Required work:
Copy out exactly each line from the line with "significant protein positivity" through the last line of the material below.

==============================

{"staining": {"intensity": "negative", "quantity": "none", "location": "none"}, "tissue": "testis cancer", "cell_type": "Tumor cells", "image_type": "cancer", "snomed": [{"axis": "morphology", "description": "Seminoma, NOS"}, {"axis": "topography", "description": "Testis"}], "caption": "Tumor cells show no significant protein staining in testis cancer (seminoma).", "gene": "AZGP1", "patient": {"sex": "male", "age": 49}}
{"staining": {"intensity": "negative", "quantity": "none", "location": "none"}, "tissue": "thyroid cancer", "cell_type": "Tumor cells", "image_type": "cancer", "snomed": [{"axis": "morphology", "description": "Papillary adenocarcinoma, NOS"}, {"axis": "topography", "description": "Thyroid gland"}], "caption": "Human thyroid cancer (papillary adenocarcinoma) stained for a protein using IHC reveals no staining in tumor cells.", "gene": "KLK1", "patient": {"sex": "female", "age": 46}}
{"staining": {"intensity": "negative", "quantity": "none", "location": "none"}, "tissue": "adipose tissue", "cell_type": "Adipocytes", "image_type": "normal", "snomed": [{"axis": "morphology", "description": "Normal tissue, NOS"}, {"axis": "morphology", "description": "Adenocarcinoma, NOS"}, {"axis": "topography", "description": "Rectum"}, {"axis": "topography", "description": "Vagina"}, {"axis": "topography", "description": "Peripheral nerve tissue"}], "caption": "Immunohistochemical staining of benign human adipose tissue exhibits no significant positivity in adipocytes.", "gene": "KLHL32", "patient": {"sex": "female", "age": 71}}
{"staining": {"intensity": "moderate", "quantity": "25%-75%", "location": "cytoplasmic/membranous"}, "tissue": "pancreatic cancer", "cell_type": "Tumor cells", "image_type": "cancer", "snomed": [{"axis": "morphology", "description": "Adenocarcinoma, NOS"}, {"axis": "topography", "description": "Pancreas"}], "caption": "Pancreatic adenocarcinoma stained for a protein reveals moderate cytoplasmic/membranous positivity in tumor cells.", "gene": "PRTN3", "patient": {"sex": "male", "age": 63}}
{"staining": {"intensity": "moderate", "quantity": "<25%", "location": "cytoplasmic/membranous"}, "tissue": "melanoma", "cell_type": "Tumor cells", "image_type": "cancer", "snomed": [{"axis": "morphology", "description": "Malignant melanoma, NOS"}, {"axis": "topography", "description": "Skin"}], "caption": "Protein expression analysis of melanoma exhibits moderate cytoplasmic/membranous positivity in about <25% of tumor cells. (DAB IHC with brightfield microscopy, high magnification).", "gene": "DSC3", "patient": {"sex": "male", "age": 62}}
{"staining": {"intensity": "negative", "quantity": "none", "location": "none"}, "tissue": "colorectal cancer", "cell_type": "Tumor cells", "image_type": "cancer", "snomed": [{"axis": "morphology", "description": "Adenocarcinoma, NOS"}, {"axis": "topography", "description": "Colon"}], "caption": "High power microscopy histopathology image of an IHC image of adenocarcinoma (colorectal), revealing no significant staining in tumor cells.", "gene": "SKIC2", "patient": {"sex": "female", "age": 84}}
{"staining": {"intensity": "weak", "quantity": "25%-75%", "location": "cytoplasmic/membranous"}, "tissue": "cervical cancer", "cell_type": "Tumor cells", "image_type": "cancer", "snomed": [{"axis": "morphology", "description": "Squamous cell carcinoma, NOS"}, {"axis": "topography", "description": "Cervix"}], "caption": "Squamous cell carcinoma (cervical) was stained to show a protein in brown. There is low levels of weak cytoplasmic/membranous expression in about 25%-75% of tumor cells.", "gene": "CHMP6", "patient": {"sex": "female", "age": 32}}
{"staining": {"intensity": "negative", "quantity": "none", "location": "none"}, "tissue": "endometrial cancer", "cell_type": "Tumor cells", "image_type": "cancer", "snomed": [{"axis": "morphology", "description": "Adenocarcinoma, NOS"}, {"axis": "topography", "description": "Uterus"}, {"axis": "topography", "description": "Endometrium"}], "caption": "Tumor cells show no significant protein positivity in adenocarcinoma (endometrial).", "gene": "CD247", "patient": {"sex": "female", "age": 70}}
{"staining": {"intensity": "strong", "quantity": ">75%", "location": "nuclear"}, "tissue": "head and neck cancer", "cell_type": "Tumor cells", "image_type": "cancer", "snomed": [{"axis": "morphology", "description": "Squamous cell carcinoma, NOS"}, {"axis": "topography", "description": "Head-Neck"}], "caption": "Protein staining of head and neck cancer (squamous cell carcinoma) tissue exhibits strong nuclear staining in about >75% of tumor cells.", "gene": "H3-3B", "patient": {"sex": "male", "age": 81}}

==============================

Response to this task:
{"staining": {"intensity": "negative", "quantity": "none", "location": "none"}, "tissue": "endometrial cancer", "cell_type": "Tumor cells", "image_type": "cancer", "snomed": [{"axis": "morphology", "description": "Adenocarcinoma, NOS"}, {"axis": "topography", "description": "Uterus"}, {"axis": "topography", "description": "Endometrium"}], "caption": "Tumor cells show no significant protein positivity in adenocarcinoma (endometrial).", "gene": "CD247", "patient": {"sex": "female", "age": 70}}
{"staining": {"intensity": "strong", "quantity": ">75%", "location": "nuclear"}, "tissue": "head and neck cancer", "cell_type": "Tumor cells", "image_type": "cancer", "snomed": [{"axis": "morphology", "description": "Squamous cell carcinoma, NOS"}, {"axis": "topography", "description": "Head-Neck"}], "caption": "Protein staining of head and neck cancer (squamous cell carcinoma) tissue exhibits strong nuclear staining in about >75% of tumor cells.", "gene": "H3-3B", "patient": {"sex": "male", "age": 81}}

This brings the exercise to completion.